With reference to the specific points that you mention, I would like to clarify some issues:
• It is not accurate to state that the informal economy does not pay VAT. The largest part of informal entrepreneurs pay it when purchasing products. For VAT on sales, since the IE is composed of non-recognized enterprises, these cannot discount taxes as many formal enterprises do in Chile. This means that there is substantially a lower “competitive advantage” on tax VAT evasion.
• At the moment of data collection, the category of independent workers has voluntary contributions to the health and pension schemes. Thus, formal enterprises were also avoiding these social contribution payments.
• It is not accurate to state that informal entrepreneurs save on income taxes, and in particular not a 35%. My data collection shows that 95% of them are within an income bracket that in Chile would not pay taxes. It is true that the other small part, 5%, avoid income taxes, but they would not be imposed a 35%.
• There is a difference between the informal economy and the criminal economy. As Portes et al. (1989) clearly point, criminal economy refers to selling or producing illegal products (e.g. stolen goods, drugs, etc.), while the informal economy refers to legal products (e.g. fruits, toys, clothes, etc.) traded by illegal means (without legal permit). In this article, I refer to the latter.
• My research in Chile shows that accessing the informal economy is more a surviving strategy or precarious entrepreneurship motivation rather than a rational way of avoiding taxes. Informality has also several costs, including decommissions, no or reduced access to credits or at high interest rates and, most of the time, exclusion from government schemes to support enterprises development. This explains why many informal enterprises would like to become formal and why bringing informal enterprises closer to the rule of law with carrots rather than sticks seems to work.
What Pablo is not saying is those same entrepreneurs obtain thier benefit evading taxes and social security benefits, health Insurance of their own and their employees. Their competitive Advantage is based on evasion.
1. The do not pay 19% VAT Tax.
2. They hire without paying pension benefits, Health Insurance nor unemployment insurance saving 33% (25% grossed up) cost for them but creating additional burden to the State.
3. Many times they earn considerable amount of money but they qualify to Government benefits they would not qualify if their Income would be reported adequately.
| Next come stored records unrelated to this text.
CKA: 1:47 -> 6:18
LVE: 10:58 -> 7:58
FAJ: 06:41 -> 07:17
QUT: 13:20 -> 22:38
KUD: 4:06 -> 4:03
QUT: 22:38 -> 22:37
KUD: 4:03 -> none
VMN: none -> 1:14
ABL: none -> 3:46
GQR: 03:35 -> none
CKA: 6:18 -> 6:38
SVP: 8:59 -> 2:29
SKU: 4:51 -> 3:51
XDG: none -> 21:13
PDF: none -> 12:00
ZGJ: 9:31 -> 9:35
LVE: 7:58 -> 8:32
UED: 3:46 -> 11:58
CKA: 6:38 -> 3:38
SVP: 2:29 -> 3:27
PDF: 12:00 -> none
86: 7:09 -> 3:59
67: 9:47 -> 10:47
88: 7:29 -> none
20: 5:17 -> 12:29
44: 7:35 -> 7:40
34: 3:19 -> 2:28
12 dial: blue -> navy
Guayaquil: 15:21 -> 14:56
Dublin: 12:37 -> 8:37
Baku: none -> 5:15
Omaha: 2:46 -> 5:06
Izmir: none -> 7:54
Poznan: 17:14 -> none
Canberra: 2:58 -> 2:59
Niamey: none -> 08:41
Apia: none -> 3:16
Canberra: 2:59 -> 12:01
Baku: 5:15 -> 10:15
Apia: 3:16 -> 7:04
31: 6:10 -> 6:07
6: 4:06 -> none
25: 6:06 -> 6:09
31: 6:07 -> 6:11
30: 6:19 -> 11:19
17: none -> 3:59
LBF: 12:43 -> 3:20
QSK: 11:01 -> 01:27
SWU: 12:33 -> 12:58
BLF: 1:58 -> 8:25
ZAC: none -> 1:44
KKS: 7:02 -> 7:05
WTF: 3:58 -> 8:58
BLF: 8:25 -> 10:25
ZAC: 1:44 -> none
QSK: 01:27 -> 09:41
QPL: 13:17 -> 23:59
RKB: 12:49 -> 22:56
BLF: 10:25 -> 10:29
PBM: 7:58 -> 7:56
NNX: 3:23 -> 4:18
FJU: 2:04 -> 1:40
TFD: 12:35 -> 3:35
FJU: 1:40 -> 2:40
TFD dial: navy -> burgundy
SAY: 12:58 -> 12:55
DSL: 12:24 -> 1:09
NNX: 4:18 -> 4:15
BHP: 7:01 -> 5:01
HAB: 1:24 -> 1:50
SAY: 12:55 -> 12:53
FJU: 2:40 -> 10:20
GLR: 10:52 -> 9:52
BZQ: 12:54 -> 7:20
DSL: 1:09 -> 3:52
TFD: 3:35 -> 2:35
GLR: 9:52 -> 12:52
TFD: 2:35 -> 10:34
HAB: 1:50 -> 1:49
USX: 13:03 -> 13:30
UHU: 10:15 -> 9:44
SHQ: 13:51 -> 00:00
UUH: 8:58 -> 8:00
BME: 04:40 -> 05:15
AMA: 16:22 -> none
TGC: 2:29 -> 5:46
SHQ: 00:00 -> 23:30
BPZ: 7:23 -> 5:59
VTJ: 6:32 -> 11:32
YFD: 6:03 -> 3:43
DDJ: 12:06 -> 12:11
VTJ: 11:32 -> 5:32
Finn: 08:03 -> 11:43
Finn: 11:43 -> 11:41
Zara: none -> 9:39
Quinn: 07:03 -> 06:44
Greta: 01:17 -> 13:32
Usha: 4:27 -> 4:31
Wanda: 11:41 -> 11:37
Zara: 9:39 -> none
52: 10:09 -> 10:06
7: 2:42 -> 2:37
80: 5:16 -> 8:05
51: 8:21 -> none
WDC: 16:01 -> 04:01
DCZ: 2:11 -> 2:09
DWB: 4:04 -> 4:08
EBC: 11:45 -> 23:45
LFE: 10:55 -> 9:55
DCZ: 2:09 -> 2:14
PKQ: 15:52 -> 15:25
4. They save up to 35% in Income taxes of their own and their employees.
5. Many times they sell stolen products that require no formal receipts
For example an informal entrepreneur that employs 2 persons in addition to himself at a cost of $100 and sells services for $160. Makes a profit of $60. The formal entrepreneur receives 134 (less VAT) and has to pay $33 in pension and health benefits to its workers (assuming they pay no taxes), making $1 profit.
All the “competitive advantage” is based on evading taxes, health benefits and pension. For that reason many people march on the streets for low pensions and bad government health plans. Obviously They do not want to return to formal work because they earn much more this way and because the Chilean government has relaxed its enforcement of informality.